LE TERME ROMANE

A Lucera, che fu dapprima Colonia di diritto latino e poi Colonia imperiale di Roma, sono ancora visibili i resti di grandi impianti termali di età romana. Di due di questi si ha sicura memoria. Nel 1872, durante lo scavo di una fogna nei pressi della Porta di San Severo, in corrispondenza di un grosso pezzo di fabrica antica (conosciuto come Ciavurro di San Matteo, poiché inglobato in una parete della trecentesca chiesa parrocchiale di S. Matteo Apostolo) veniva individuato per la prima volta un impianto termale di età imperiale da allora noto come “Terme di Piazza San Matteo”.

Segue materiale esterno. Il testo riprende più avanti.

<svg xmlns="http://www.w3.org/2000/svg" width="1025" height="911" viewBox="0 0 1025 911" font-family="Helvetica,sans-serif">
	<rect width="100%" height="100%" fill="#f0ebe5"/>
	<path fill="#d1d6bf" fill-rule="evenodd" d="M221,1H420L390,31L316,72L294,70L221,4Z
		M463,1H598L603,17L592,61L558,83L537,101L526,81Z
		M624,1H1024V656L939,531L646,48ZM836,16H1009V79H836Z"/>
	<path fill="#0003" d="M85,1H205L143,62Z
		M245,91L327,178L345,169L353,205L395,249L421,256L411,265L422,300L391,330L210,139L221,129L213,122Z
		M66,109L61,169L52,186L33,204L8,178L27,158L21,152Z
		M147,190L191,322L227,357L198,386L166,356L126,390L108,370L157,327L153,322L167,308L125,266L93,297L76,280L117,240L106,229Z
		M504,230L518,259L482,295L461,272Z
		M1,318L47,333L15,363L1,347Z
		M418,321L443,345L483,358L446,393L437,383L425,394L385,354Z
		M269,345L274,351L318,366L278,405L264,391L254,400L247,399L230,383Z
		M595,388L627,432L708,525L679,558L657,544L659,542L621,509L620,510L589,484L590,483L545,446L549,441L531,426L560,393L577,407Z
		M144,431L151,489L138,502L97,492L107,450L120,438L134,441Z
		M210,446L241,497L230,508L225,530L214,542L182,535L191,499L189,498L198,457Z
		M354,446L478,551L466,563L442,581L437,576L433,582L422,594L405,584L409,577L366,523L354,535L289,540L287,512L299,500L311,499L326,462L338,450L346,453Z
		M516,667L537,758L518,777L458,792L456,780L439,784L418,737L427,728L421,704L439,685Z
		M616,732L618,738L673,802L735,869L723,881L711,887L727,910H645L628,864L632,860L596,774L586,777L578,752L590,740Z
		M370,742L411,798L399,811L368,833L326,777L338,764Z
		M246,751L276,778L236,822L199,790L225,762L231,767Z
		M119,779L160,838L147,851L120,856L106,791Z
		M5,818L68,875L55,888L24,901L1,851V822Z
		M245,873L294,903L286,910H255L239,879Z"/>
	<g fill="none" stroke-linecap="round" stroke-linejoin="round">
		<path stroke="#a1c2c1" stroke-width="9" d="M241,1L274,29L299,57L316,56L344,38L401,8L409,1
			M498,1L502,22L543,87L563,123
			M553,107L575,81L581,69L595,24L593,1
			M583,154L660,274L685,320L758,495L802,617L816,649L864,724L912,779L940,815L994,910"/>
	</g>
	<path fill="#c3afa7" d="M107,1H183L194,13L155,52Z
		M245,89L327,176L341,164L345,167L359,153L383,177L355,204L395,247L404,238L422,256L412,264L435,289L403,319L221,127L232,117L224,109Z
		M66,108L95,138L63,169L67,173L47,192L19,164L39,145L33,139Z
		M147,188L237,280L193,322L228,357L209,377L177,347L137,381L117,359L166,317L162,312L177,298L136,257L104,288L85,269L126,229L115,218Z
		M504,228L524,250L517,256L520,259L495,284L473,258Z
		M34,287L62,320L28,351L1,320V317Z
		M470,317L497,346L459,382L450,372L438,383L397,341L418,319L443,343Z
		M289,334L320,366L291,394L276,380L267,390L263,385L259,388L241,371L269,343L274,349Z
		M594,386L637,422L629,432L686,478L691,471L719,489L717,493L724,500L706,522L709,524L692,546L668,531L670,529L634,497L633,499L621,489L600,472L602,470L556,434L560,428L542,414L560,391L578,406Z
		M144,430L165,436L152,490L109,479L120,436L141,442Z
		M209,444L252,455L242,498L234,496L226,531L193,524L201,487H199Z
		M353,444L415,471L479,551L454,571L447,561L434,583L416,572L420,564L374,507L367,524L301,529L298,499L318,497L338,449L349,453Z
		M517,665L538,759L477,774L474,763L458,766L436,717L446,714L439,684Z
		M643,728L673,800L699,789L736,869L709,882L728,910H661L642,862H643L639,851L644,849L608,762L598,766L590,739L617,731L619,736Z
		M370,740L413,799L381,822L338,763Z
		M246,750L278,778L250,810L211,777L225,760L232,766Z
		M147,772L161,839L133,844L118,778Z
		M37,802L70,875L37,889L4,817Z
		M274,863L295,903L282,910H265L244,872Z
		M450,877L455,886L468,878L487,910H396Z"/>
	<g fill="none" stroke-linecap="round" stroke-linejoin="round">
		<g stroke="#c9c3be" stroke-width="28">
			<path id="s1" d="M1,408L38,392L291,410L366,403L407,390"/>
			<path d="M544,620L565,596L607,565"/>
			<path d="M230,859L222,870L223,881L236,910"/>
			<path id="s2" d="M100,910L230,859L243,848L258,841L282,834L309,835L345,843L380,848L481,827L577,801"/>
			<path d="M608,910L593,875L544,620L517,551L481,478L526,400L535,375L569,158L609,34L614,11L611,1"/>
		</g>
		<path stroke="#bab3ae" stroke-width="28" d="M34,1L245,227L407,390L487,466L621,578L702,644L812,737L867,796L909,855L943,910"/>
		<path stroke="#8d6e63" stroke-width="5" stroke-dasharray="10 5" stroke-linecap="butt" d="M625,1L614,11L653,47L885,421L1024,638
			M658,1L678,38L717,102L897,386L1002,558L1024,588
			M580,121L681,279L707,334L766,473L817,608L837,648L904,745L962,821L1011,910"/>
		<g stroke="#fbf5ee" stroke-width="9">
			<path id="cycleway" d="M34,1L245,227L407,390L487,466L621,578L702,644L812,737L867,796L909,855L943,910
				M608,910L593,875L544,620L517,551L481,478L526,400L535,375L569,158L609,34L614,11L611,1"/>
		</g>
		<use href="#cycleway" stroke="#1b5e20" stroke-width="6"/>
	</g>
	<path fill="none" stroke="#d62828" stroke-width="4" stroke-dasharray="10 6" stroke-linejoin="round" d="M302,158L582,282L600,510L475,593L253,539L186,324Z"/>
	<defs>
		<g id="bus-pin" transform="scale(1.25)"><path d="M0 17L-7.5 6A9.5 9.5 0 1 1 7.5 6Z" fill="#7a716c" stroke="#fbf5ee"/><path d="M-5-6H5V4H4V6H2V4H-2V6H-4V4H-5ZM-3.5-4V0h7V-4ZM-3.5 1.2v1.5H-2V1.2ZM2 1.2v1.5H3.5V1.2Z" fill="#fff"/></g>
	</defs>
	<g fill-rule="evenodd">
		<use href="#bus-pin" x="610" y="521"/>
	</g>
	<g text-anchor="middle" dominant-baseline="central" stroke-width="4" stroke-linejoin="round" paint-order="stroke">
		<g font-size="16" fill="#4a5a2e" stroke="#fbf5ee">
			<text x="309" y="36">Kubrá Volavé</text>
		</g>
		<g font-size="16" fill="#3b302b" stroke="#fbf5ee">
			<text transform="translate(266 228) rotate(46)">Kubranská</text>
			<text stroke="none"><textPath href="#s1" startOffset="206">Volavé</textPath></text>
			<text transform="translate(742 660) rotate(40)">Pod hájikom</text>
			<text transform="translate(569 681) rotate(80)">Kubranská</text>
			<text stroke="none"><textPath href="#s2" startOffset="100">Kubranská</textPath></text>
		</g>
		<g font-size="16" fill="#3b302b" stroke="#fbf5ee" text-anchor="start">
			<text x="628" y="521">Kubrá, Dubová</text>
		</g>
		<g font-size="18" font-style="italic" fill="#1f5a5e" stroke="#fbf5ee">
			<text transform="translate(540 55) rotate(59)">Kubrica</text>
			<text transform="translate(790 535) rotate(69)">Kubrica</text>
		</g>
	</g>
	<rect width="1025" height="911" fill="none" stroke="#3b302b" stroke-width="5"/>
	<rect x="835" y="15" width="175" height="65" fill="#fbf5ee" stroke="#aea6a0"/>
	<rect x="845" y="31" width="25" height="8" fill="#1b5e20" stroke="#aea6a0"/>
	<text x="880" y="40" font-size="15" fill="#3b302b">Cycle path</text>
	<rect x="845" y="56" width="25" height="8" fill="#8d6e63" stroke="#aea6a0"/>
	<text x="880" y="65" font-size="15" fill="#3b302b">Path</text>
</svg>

Furono scoperte grandi vasche per pubblici bagni (le Terme romane), resti di murature, pavimenti a mosaico, condutture e un’iscrizione con dedica al Divo Commodo, oltre a terracotte e altri oggetti. Era inoltre rinvenuta una statua di marmo bianco rappresentante una Venere (ora al Museo civico), copia di originale prassitelico, assegnata all’epoca imperiale (I sec.), che i romani solevano porre nel vestibolo delle terme.
Nel 1884, in località Piano dei Puledri, venivano scoperte tracce di vasche, di stabilimenti termali e, a circa 17 metri di profondità, un serbatoio che faceva capo a una grande sorgente d’acqua alla quale erano congiunte ampie condutture dirette a valle verso la città.
Pochi anni dopo, nel 1899, in prossimità della centralissima piazza del Duomo, e precisamente nell’attuale piazza Nocelli, i lavori per la costruzione di un serbatoio di acqua potabile del Serino, portavano alla luce un esteso pavimento a mosaico policromo del I secolo (oggi nel salone della Venere del Museo civico), mirabile per la varietà delle figure, la vivacità dei colori, la ricchezza degli ornati e la molteplicità delle figure (delfini, tritoni, tori, cavalli marini), ritenuto parte di una struttura termale di età romana.
Sempre nell’area delle Terme di San Matteo, già interessata dai rinvenimenti del 1872, accanto ad alcune strutture in laterizio (rappresentati da sei ambienti di diversa superficie) con pavimenti in mosaico, marmo e mattoni, una campagna di scavi diretta nel 1922 dal primo Soprintendente agli Scavi e ai Musei archeologici di Puglia Quintino Quagliati riportava alla luce una colossale scultura di marmo in trono (m. 1,80 x 1,30) in parte mutilata e dal volto sfigurato per damnatio memoriae, attribuita all’imperatore Commodo, che fu trasportata e ricostruita sulla scalinata di accesso al Museo civico Fiorelli.
Gli scavi del 1922 restarono scoperti e recintati, in previsione di ulteriori ricognizioni; ma per l’incalzare degli eventi e per il pubblico disinteresse, tolta la ringhiera metallica protettiva, che fu donata alla Patria, gli scavi furono richiusi. Oggi il complesso termale, riportato alla luce solo in parte nel 1983-1985, conserva solo labili accenni della sua evidenza e monumentalità e rappresenta un punto fermo per la topografia della città romana: non di certo dal punto di vista della valorizzazione, giacché esso giace in condizioni di degrado e di illegibilità della struttura antica, delimitata solo da una esile recinzione e rimane in attesa di interventi di tutela e di valorizzazione.